**** Document passage ****
- Born: 1893
- Died: 1991 (aged 97–98)
- Education: University of Michigan
- Scientific career
- Fields: Physics
- Workplaces: Corning Inc.

= Evelyn Roberts (physicist) =

American physicist

Evelyn Hortense Roberts (1893–1991) was a scientist whose contributions spanned fundamental studies on glass to many applied industries. Roberts was the third woman to receive an advanced degree in physics from the University of Michigan. Roberts is recognized as one of the "Glass Heroes" of Corning Glass for the research she conducted with the company as a post-graduate student, prior to receiving her master's degree in physics.

== Life and education ==

Roberts received a B.A. in mathematics and minor in history from the University of Michigan (1915). During college, Roberts also taught high school classes and began a research position at Corning Glass Works.

After Corning, Roberts returned to the University of Michigan to further her studies in physics and received her M.S. in 1921. Not only was it rare to be a woman studying physics at the time, but Roberts was also accomplished in her studies. She was the recipient of a University Scholarship ($300) for the 1920-1921 academic year, and the only student with a physics affiliation to receive that fellowship that year. She would go on to receive her master's degree in physics in 1921 and was a member of the Sigma Xi Honor Society.
**** Supplied entries ****
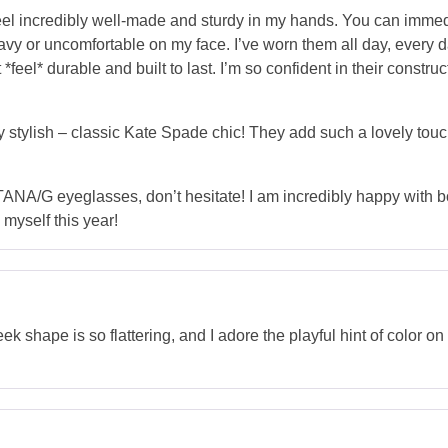
el incredibly well-made and sturdy in my hands. You can immedi
avy or uncomfortable on my face. I’ve worn them all day, every da
 *feel* durable and built to last. I’m so confident in their constr
ly stylish – classic Kate Spade chic! They add such a lovely touc
TANA/G eyeglasses, don’t hesitate! I am incredibly happy with b
 myself this year!
 shape is so flattering, and I adore the playful hint of color o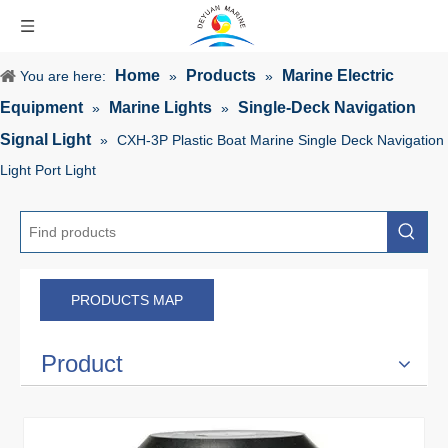
Home
Products
Marine Electric
You are here:
»
»
Equipment
Marine Lights
Single-Deck Navigation
»
»
Signal Light
»
CXH-3P Plastic Boat Marine Single Deck Navigation
Light Port Light
PRODUCTS MAP
Product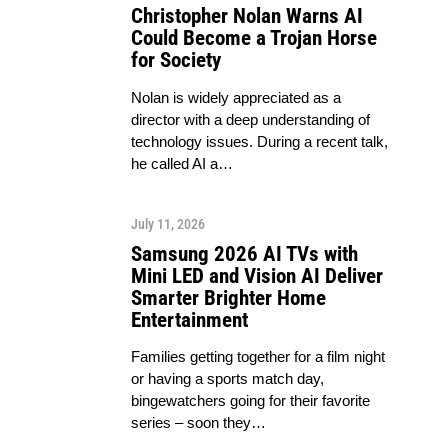
Christopher Nolan Warns AI
Could Become a Trojan Horse
for Society
Nolan is widely appreciated as a
director with a deep understanding of
technology issues. During a recent talk,
he called AI a…
July 11, 2026
Samsung 2026 AI TVs with
Mini LED and Vision AI Deliver
Smarter Brighter Home
Entertainment
Families getting together for a film night
or having a sports match day,
bingewatchers going for their favorite
series – soon they…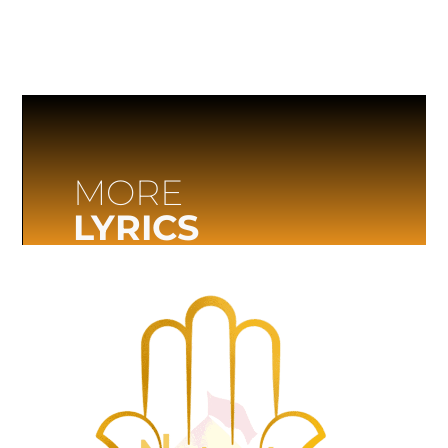
MORE
LYRICS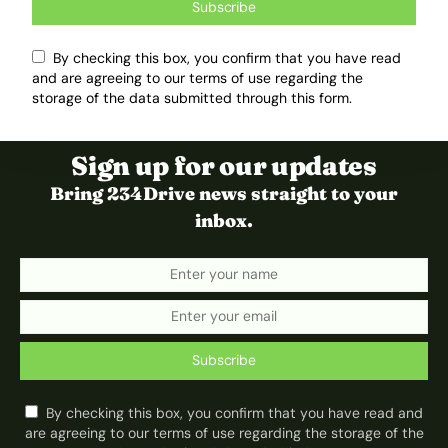
Subscribe
By checking this box, you confirm that you have read
and are agreeing to our terms of use regarding the
storage of the data submitted through this form.
Sign up for our updates
Bring 234Drive news straight to your
inbox.
Subscribe
By checking this box, you confirm that you have read and
are agreeing to our terms of use regarding the storage of the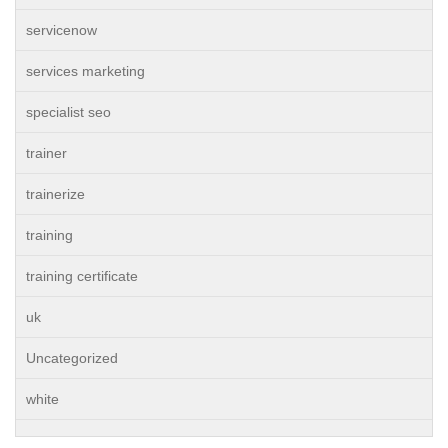
servicenow
services marketing
specialist seo
trainer
trainerize
training
training certificate
uk
Uncategorized
white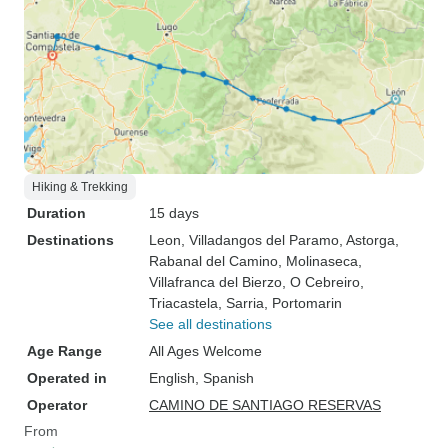
Hiking & Trekking
Duration
15 days
Destinations
Leon
, Villadangos del Paramo
, Astorga
,
Rabanal del Camino
, Molinaseca
,
Villafranca del Bierzo
, O Cebreiro
,
Triacastela
, Sarria
, Portomarin
See all destinations
Age Range
All Ages Welcome
Operated in
English, Spanish
Operator
CAMINO DE SANTIAGO RESERVAS
From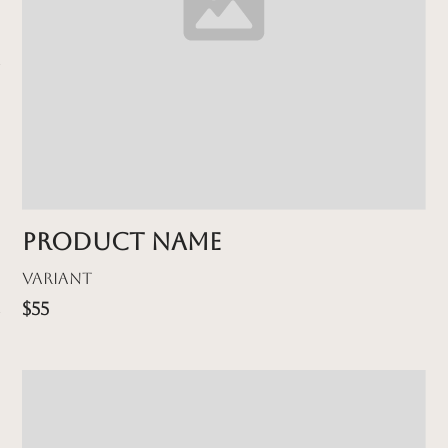
Product name
Variant
$55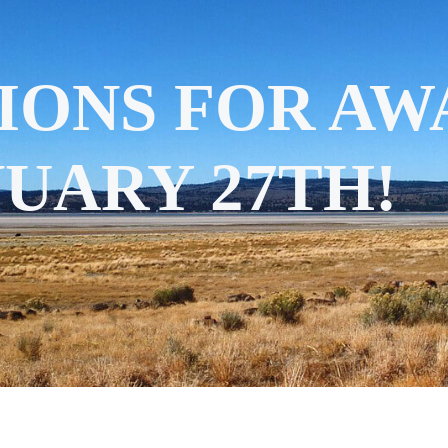
IONS FOR AW
UARY 27TH!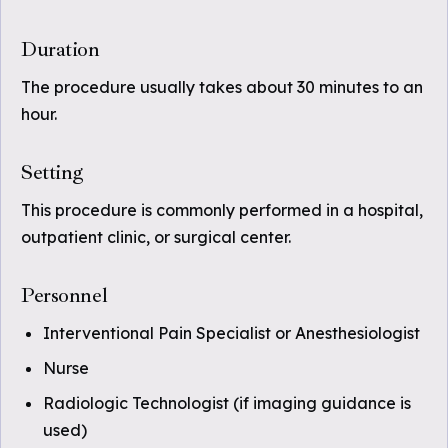
Duration
The procedure usually takes about 30 minutes to an
hour.
Setting
This procedure is commonly performed in a hospital,
outpatient clinic, or surgical center.
Personnel
Interventional Pain Specialist or Anesthesiologist
Nurse
Radiologic Technologist (if imaging guidance is
used)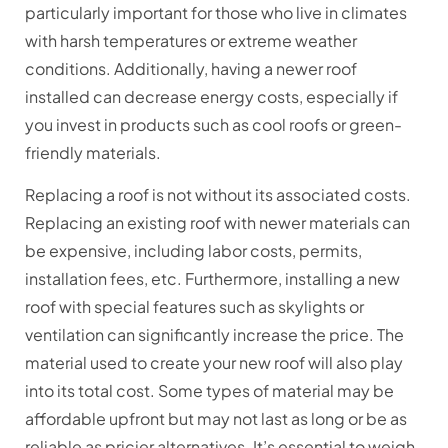
particularly important for those who live in climates
with harsh temperatures or extreme weather
conditions. Additionally, having a newer roof
installed can decrease energy costs, especially if
you invest in products such as cool roofs or green-
friendly materials.
Replacing a roof is not without its associated costs.
Replacing an existing roof with newer materials can
be expensive, including labor costs, permits,
installation fees, etc. Furthermore, installing a new
roof with special features such as skylights or
ventilation can significantly increase the price. The
material used to create your new roof will also play
into its total cost. Some types of material may be
affordable upfront but may not last as long or be as
reliable as pricier alternatives. It’s essential to weigh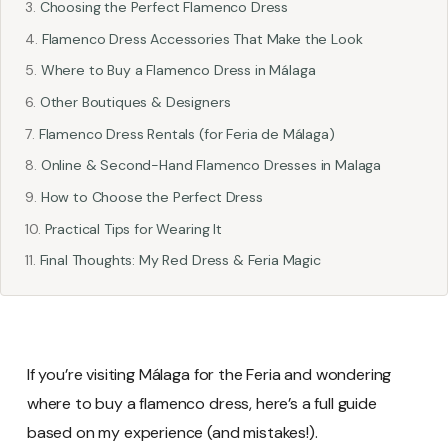
Choosing the Perfect Flamenco Dress
Flamenco Dress Accessories That Make the Look
Where to Buy a Flamenco Dress in Málaga
Other Boutiques & Designers
Flamenco Dress Rentals (for Feria de Málaga)
Online & Second-Hand Flamenco Dresses in Malaga
How to Choose the Perfect Dress
Practical Tips for Wearing It
Final Thoughts: My Red Dress & Feria Magic
If you’re visiting Málaga for the Feria and wondering
where to buy a flamenco dress, here’s a full guide
based on my experience (and mistakes!).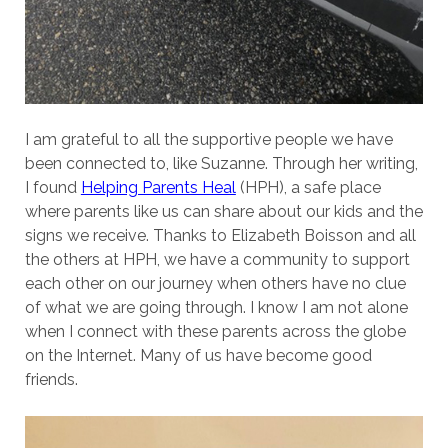
I am grateful to all the supportive people we have
been connected to, like Suzanne. Through her writing,
I found
Helping Parents Heal
(HPH), a safe place
where parents like us can share about our kids and the
signs we receive. Thanks to Elizabeth Boisson and all
the others at HPH, we have a community to support
each other on our journey when others have no clue
of what we are going through. I know I am not alone
when I connect with these parents across the globe
on the Internet. Many of us have become good
friends.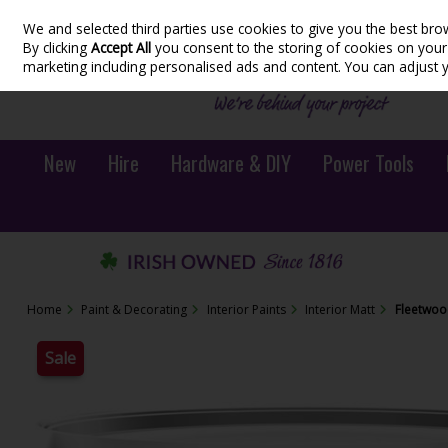
We and selected third parties use cookies to give you the best bro
Skip to content
By clicking
Accept All
you consent to the storing of cookies on your d
marketing including personalised ads and content. You can adjust 
New
Hire
Hardware & DIY
Power Tools
Home
Paint & Decorating
Interior Paints
Interior Matt
Fleetwoo
Sale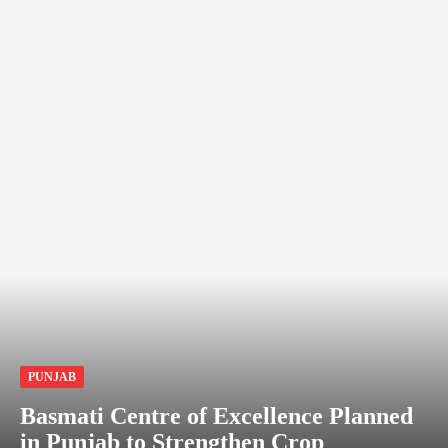
PUNJAB
Basmati Centre of Excellence Planned
in Punjab to Strengthen Crop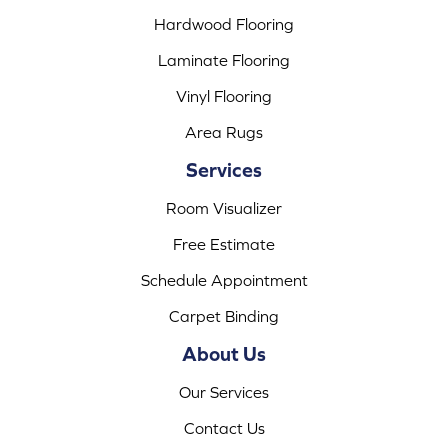
Hardwood Flooring
Laminate Flooring
Vinyl Flooring
Area Rugs
Services
Room Visualizer
Free Estimate
Schedule Appointment
Carpet Binding
About Us
Our Services
Contact Us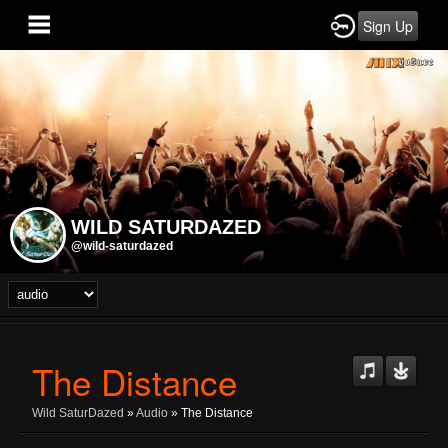
Sign Up
WILD SATURDAZED
@wild-saturdazed
The Distance
Wild SaturDazed
»
Audio
» The Distance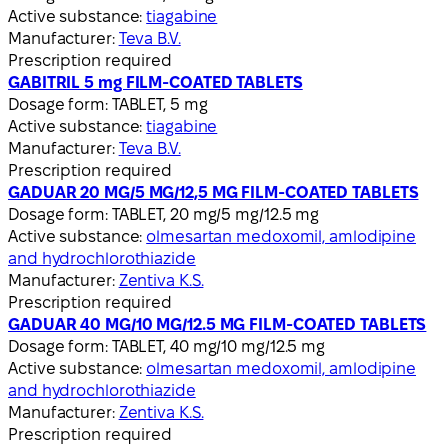
Active substance:
tiagabine
Manufacturer:
Teva B.V.
Prescription required
GABITRIL 5 mg FILM-COATED TABLETS
Dosage form:
TABLET, 5 mg
Active substance:
tiagabine
Manufacturer:
Teva B.V.
Prescription required
GADUAR 20 MG/5 MG/12,5 MG FILM-COATED TABLETS
Dosage form:
TABLET, 20 mg/5 mg/12.5 mg
Active substance:
olmesartan medoxomil, amlodipine
and hydrochlorothiazide
Manufacturer:
Zentiva K.S.
Prescription required
GADUAR 40 MG/10 MG/12.5 MG FILM-COATED TABLETS
Dosage form:
TABLET, 40 mg/10 mg/12.5 mg
Active substance:
olmesartan medoxomil, amlodipine
and hydrochlorothiazide
Manufacturer:
Zentiva K.S.
Prescription required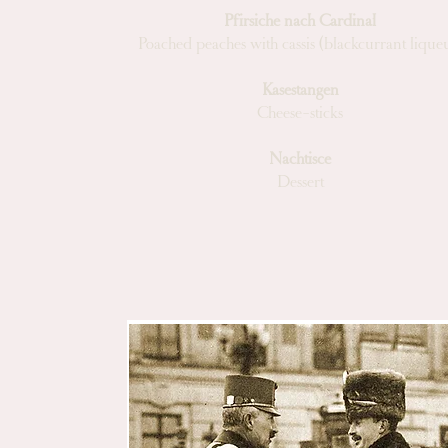
Pfirsiche nach Cardinal
Poached peaches with cassis (blackcurrant lique
Kasestangen
Cheese-sticks
Nachtisce
Dessert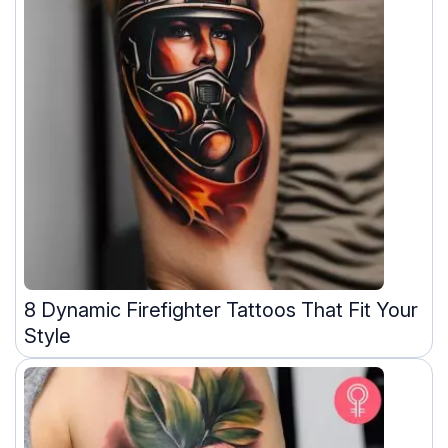
8 Dynamic Firefighter Tattoos That Fit Your
Style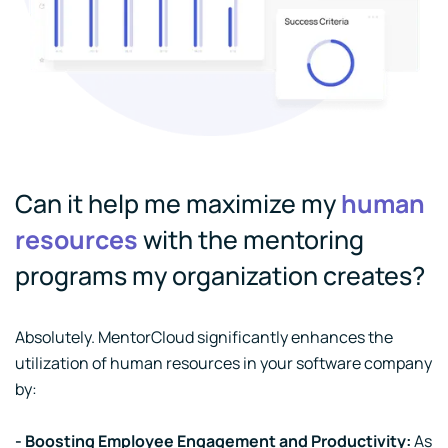
Can it help me maximize my
human
resources
with the mentoring
programs my organization creates?
Absolutely. MentorCloud significantly enhances the
utilization of human resources in your software company
by:
- Boosting Employee Engagement and Productivity:
As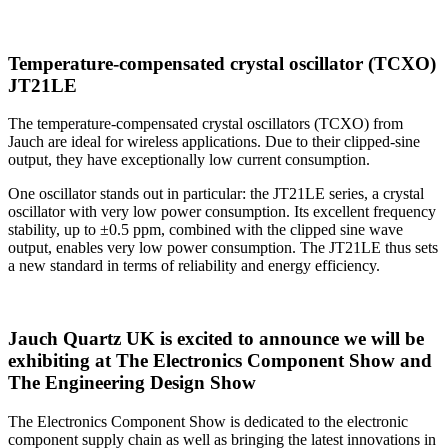
Temperature-compensated crystal oscillator (TCXO)
JT21LE
The temperature-compensated crystal oscillators (TCXO) from
Jauch are ideal for wireless applications. Due to their clipped-sine
output, they have exceptionally low current consumption.
One oscillator stands out in particular: the JT21LE series, a crystal
oscillator with very low power consumption. Its excellent frequency
stability, up to ±0.5 ppm, combined with the clipped sine wave
output, enables very low power consumption. The JT21LE thus sets
a new standard in terms of reliability and energy efficiency.
Jauch Quartz UK is excited to announce we will be
exhibiting at The Electronics Component Show and
The Engineering Design Show
The Electronics Component Show is dedicated to the electronic
component supply chain as well as bringing the latest innovations in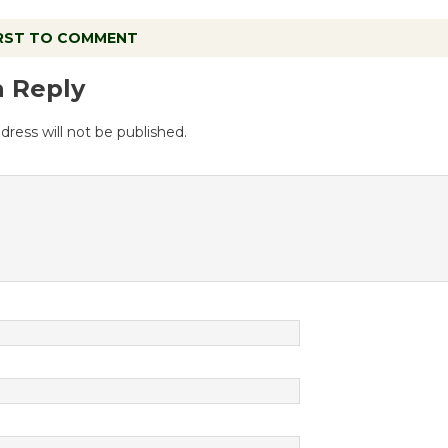
IRST TO COMMENT
a Reply
dress will not be published.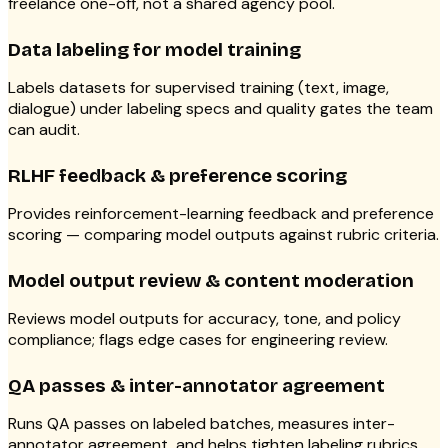
freelance one-off, not a shared agency pool.
Data labeling for model training
Labels datasets for supervised training (text, image,
dialogue) under labeling specs and quality gates the team
can audit.
RLHF feedback & preference scoring
Provides reinforcement-learning feedback and preference
scoring — comparing model outputs against rubric criteria.
Model output review & content moderation
Reviews model outputs for accuracy, tone, and policy
compliance; flags edge cases for engineering review.
QA passes & inter-annotator agreement
Runs QA passes on labeled batches, measures inter-
annotator agreement, and helps tighten labeling rubrics.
****
What the exercise asks =
Pick up the article above on physicist Evelyn Roberts after its last sentence and continue writing it.

Output of the exercise =
== Research, career, and publications ==
Roberts held a position as a research physicist at Corning (1917-1920). Upon her appointment in 1917, Roberts would become one of the first female research scientists at Corning Glass. During her time with the company, Roberts ran experiments on conductivity, expansion, viscosity, and thermal shock of glass. She specifically worked on research questions relevant to the development of Pyrex and was a collaborator of John T. Littleton. Her first author publication with Littleton is linked below:

- Roberts, E. H. (1920). "A Method for Determining the Annealing Temperature of Glass"

Roberts would go on to hold a varied career after Corning including research positions in several other major industries including: the Engineering-Technical Laboratories of Sears, Roebuck & Co and also as a research specialist in Home Economics at the Washington Agricultural Experiment Station. With the Washington Agricultural Experiment Station (based at Washington State College), Roberts wrote articles and reports on a series of topics including:

- "The Bactericidal Effectiveness of Home Laundering Methods for Silk and Rayon"
- "The present use of work time of farm homemakers"
- "Vacuum Cleaning"
- "Suitability of vacuum cleaner types for various rugs and carpets"

While this work is distant from her post-graduate research at Corning glass, it is not surprising that this was an accessible research field for female scientists at the time. In addition, Roberts prior research experience was on Pyrex, a commercial brand heavily marketed for the home and for homemakers during the 1920s which was when Roberts was a recent graduate of the University of Michigan seeking employment. During Robert's time at the Washington Agricultural Experiment Station, her research department was distinguished by being composed solely of women who all held at least one advanced degree and several women in the division also held joint faculty appointments.